Many thanks - Matthias


----------



## talsamon (Jul 6, 2015)

Found this:
http://thread.gmane.org/gmane.os.freebsd.devel.emulation/12894/focus=12895
and
http://permalink.gmane.org/gmane.os.freebsd.devel.emulation/12899


> > I ran into something similar with KDE (still dealing with that
> > but the situation was improved somewhat by recompiling qt4-core


----------



## protocelt (Jul 6, 2015)

I see this sort of thing happen sometimes when users either selectively update ports or try using ports and pkg(8) interchangeably to either get around an issue or save time. First thing I would do is make sure my ports tree was up to date using portsnap(8) or svn(1)/svnlite(1) depending on how the ports tree is being updated. Next because we're using ports I would install sysutils/bsdadminscripts and run `pkg_libchk` to find any problems with library dependencies and reinstall any package names that are output from that command. Sometimes these sorts of problems are also caused by not following relevant instructions in /usr/ports/UPDATING before updating installed ports.


----------



## Matthias (Jul 7, 2015)

Ahhh... `pkg_libchk` is new for me. This is probably the missing link 

`svn up` is mandatory for me. I did this several times in /usr/src as well as in /usr/ports, hoping that a temporary bug somewhere gets fixed sooner or later. But that's not the case, therefore my posting here.

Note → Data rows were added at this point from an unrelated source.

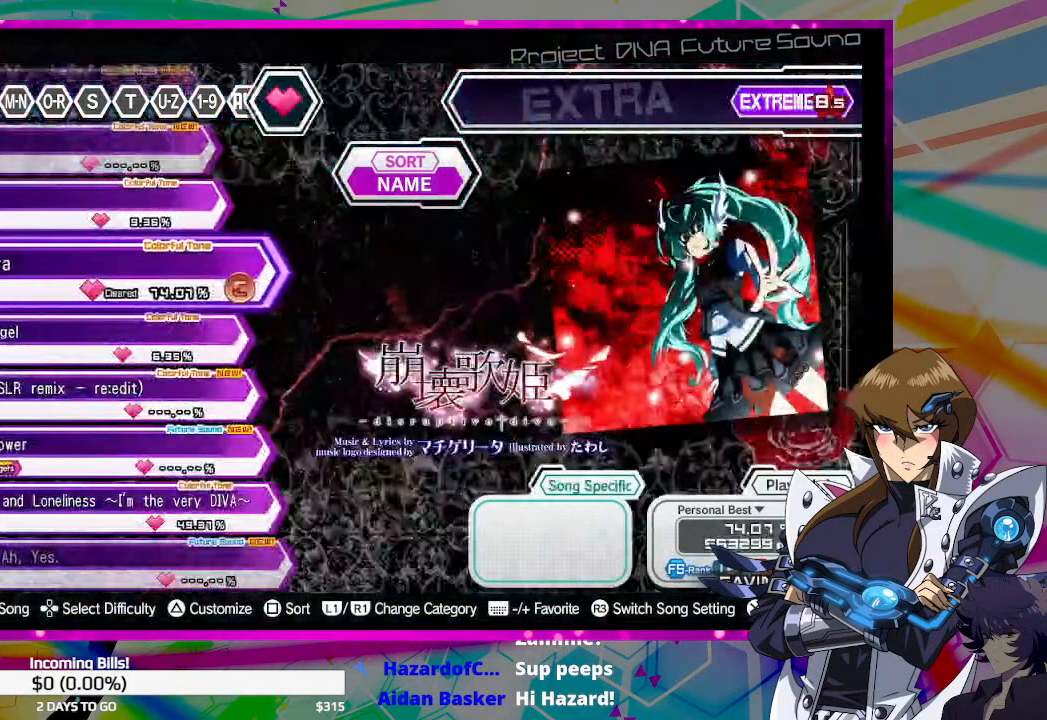
{"buttons": [], "left_stick": "center", "right_stick": "center", "events": []}
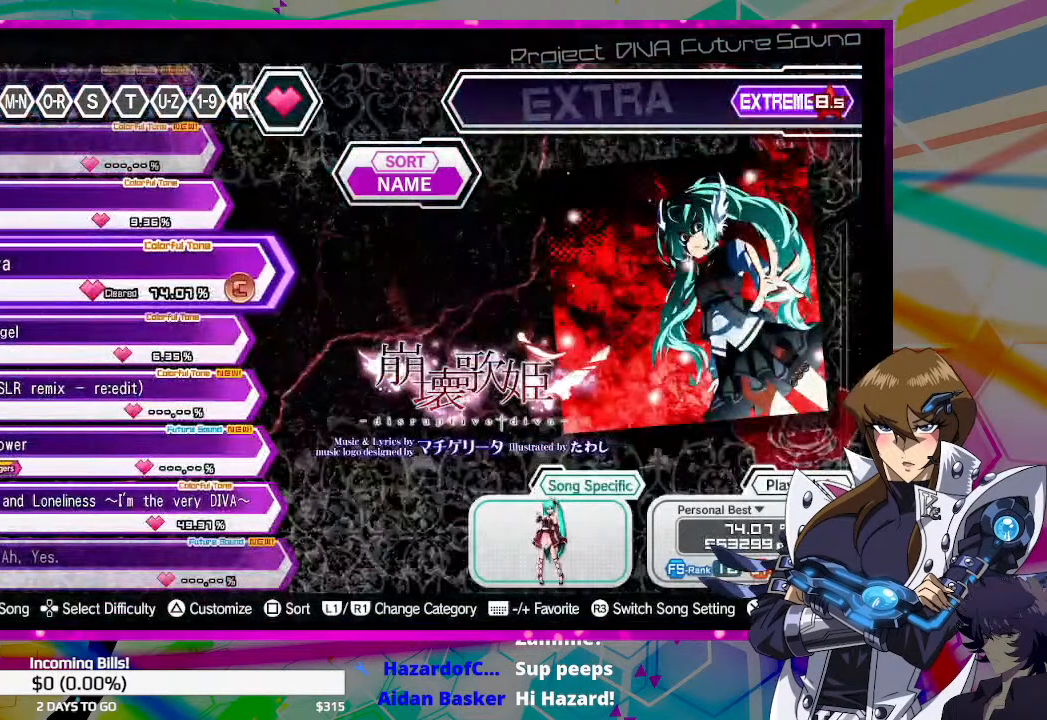
{"buttons": [], "left_stick": "center", "right_stick": "center", "events": []}
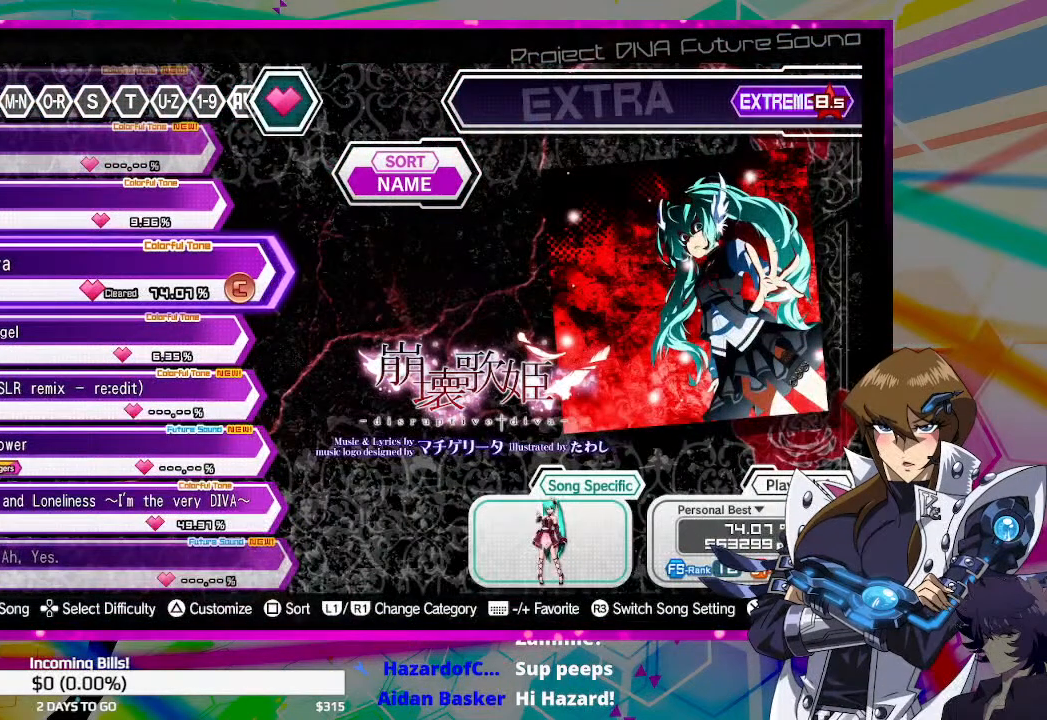
{"buttons": [], "left_stick": "center", "right_stick": "center", "events": [[133, "TRIANGLE", "down"], [267, "TRIANGLE", "up"]]}
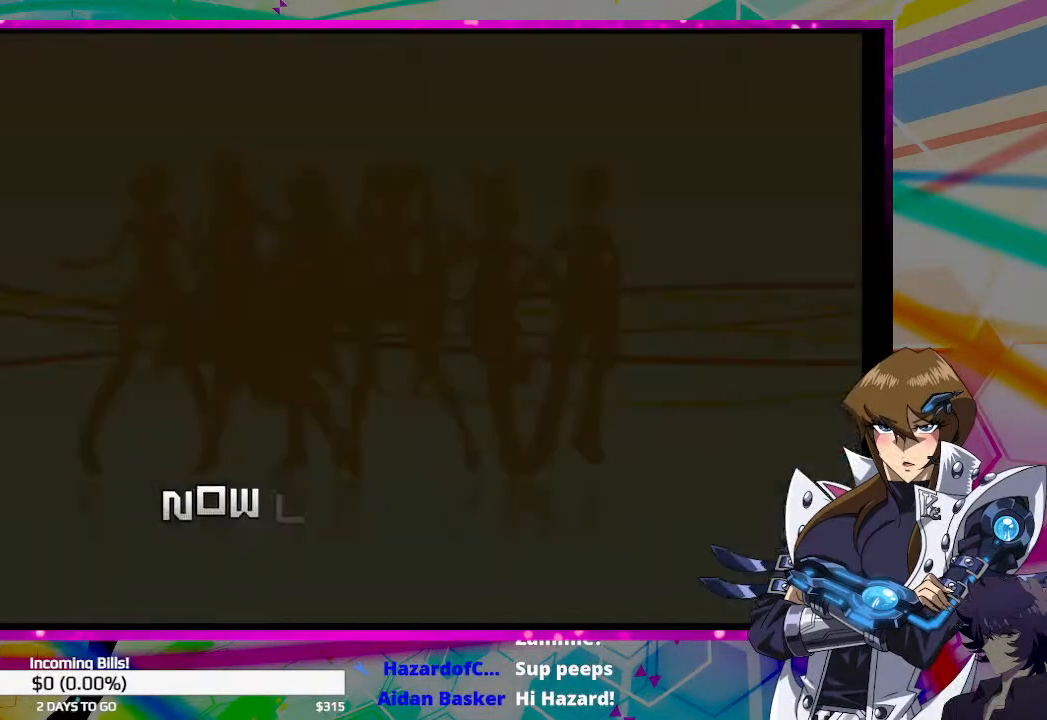
{"buttons": [], "left_stick": "center", "right_stick": "center", "events": []}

Thanks a lot for that hint, I'll try this out very soon.


----------



## kpa (Jul 7, 2015)

If you have the time you could test if the port compiles in ports-mgmt/poudriere that uses a completely clean build environment for building ports. It's often the case that these problems stem from other installed ports or even leftover files from old version on your live system that interfere with building. See my HOWTO here for a quick start:

Thread 38859


----------



## Matthias (Jul 7, 2015)

talsamon said:


> Found this:
> http://thread.gmane.org/gmane.os.freebsd.devel.emulation/12894/focus=12895
> and
> http://permalink.gmane.org/gmane.os.freebsd.devel.emulation/12899



Thanks for that hint. I updated qt4-corelibs again an now kde4-workspace compiles again. It's still running...


----------



## junovitch@ (Jul 8, 2015)

Matthias said:


> Ahhh... `pkg_libchk` is new for me. This is probably the missing link
> ...


FYI, with pkg(8) you can do `pkg check -B`.  The port was more valuable in the past when that wasn't an option but it is a built in thing now.


----------



## protocelt (Jul 8, 2015)

junovitch said:


> FYI, with pkg(8) you can do `pkg check -B`.  The port was more valuable in the past when that wasn't an option but it is a built in thing now.


Sometimes old habits die hard.


----------



## Matthias (Jul 8, 2015)

Yes, exactly that's the case. I'm a child of the pkg_* era.

But I try `pkg check -B` as well. Sure I have to move to the new tools.

BTW: recompiling qt4-corelibs did the trick - kde4-workspace is now successfully updated 

Thank you all very much!

- Matthias


----------